▶ [Problem details]: Write the next part of the piece on the New York & Erie Railroad and the telegraph at Goshen, starting right after its last sentence about the line to Lake Erie being completed in 1851.

▶ [Page extract]:
AnthonybwAnthony J. Pennings, PhD is Professor and Associate Chair of the Department of Technology and Society, State University of New York, Korea. Before joining SUNY, he taught at Hannam University in South Korea and from 2002-2012 was on the faculty of New York University. Previously, he taught at St. Edwards University in Austin, Texas, Marist College in New York, and Victoria University in New Zealand. He has also spent time as a Fellow at the East-West Center in Honolulu, Hawaii.

“Run to Goshen Regardless of Opposing Train”

Posted on | September 29, 2016 | No Comments

When I was growing up, on a summer night, with the bedroom windows open, I could often hear the far off whistle of a train warning of its approach to a nearby road crossing. The trains were leaving or entering my hometown of Goshen, New York; a small community known for its regional government center, proximity to New York City and a history of horse racing. The railroad track is gone now, replaced by a hiking/biking trail called the Heritage Trail and the downtown station now serves as the town police station. Much of the history of those railroad tracks is lost or forgotten, despite its surprisingly notable historical importance.

The quote “Run to Goshen regardless of opposing train” by a superintendent for the New York & Erie Railroad (see map) marked an event that had a significant impact on US history, as it spurred the development of both railroads and the telegraph. The first recorded use of the telegraph in the US to coordinate railroads occurred in 1851 when Charles Minot telegraphed ahead fourteen miles to Goshen to delay a train.[1] This electric communication marked the beginning of a radical convergence of telegraph and railroad technology that would have a lasting influence on the accelerating development of both technologies, and ripple out into many other aspects of American life.

Recently, this article appeared in the Goshen Independent newspaper.

Goshen Train and Telegraph

The convergence of the telegraph and railways would change the future of organizational management and pave the way for the modern corporation. It would also have a major influence on American life through the standardization of time zones, the national distribution of agriculture and industrially produced goods, as well as the regional coordination and arbitrage of commodity prices.

An appropriate historical starting point for this post is the chartering of the New York & Erie Railroad in 1832 to build a rail line across the length of New York. Enos T. Throop, the Governor of New York approved the Act passed by the state’s Senate to allow the railroad to build the 447-mile railroad line. It would connect the southern part of the state at Piermont, New York, a small town with a good harbor on the Hudson River just south of the Tappan Zee Bridge, with Dunkirk, a small village on the eastern shore of Lake Erie. The plan was to connect the ocean at New York City’s harbor to the Great Lakes and the natural bounties of America’s Midwest, elevating New York’s commercial status to the nation’s major entrepot. Innovations in transportation infrastructure would make New York City the country’s center of import and export, for finance and insurance, and for collection and the distribution of goods and services.

Construction of the New York and Erie Railroad began in 1835. Along with the increase in economic growth along the southern part of New York, it was meant to provide some balance to the expenditures on the Erie Canal in the north. The first section completed was from Piermont to Goshen, New York in 1841 at a cost of $20 million. Goshen was the government center of the area, known for dairy products (especially “Goshen butter”), and becoming famous for its harness horse racing. While the process of funding and building the railroad line had not been easy, the entire line to Lake Erie was finally completed in the spring of 1851.

▶ [Data excerpt]:
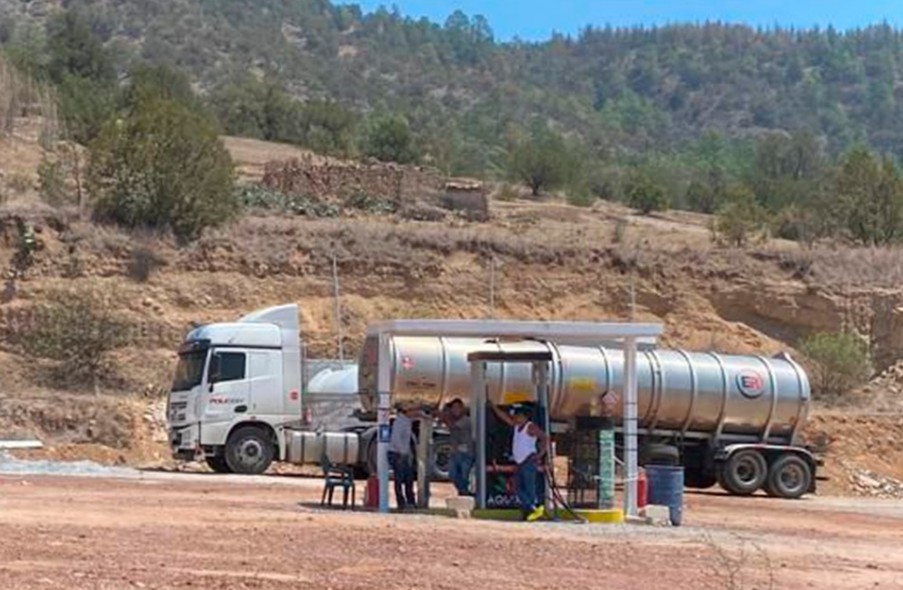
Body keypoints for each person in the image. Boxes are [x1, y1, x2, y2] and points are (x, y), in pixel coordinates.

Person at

▶ [Reply]:
On May 14, 1851, a train carrying President Millard Fillmore, Secretary of State Daniel Webster, and 300 other dignitaries set off on a celebratory tour of this historic railroad accomplishment. They took a steam ship up to the southern tip of New York on the west of the Hudson River and departed amid much fanfare. But by the time it reached Goshen, the locomotive was having trouble with its engine. At the next stop in Middletown, New York, Minot had to telegraph forward to Port Jervis on the Delaware River to have another engine ready. After changing locomotives, the train passed through the southern tier of New York and puffed on to its destination without incident.

The mishap left an impression on Minot who would come to value the role of the telegraph and its relationship with the railway. Shortly after, when the train engineers conspired to refuse to move the trains under such a system, Minot authoritatively issued an order that the telegraph would henceforth be used to coordinate all train movements.

During the intervening time, the telegraph was becoming more prominent. Ezra Cornell, who had worked with Samuel Morse in 1844 on the very first telegraph line, had followed up this historic accomplishment in 1845 with the construction of a major portion of line between New York and Albany. Cornell, the benefactor of the famous university that bears his name, was more involved in the construction aspect of the telegraph line and even patented machinery for laying cable under the ground. In 1848, he helped put together the New York & Erie Telegraph Company to build a line of telegraph wire from New York to Dunkirk along roads in the southern border counties of New York. The completed line was celebrated in 1849 but soon found its fate intertwined with the railroads.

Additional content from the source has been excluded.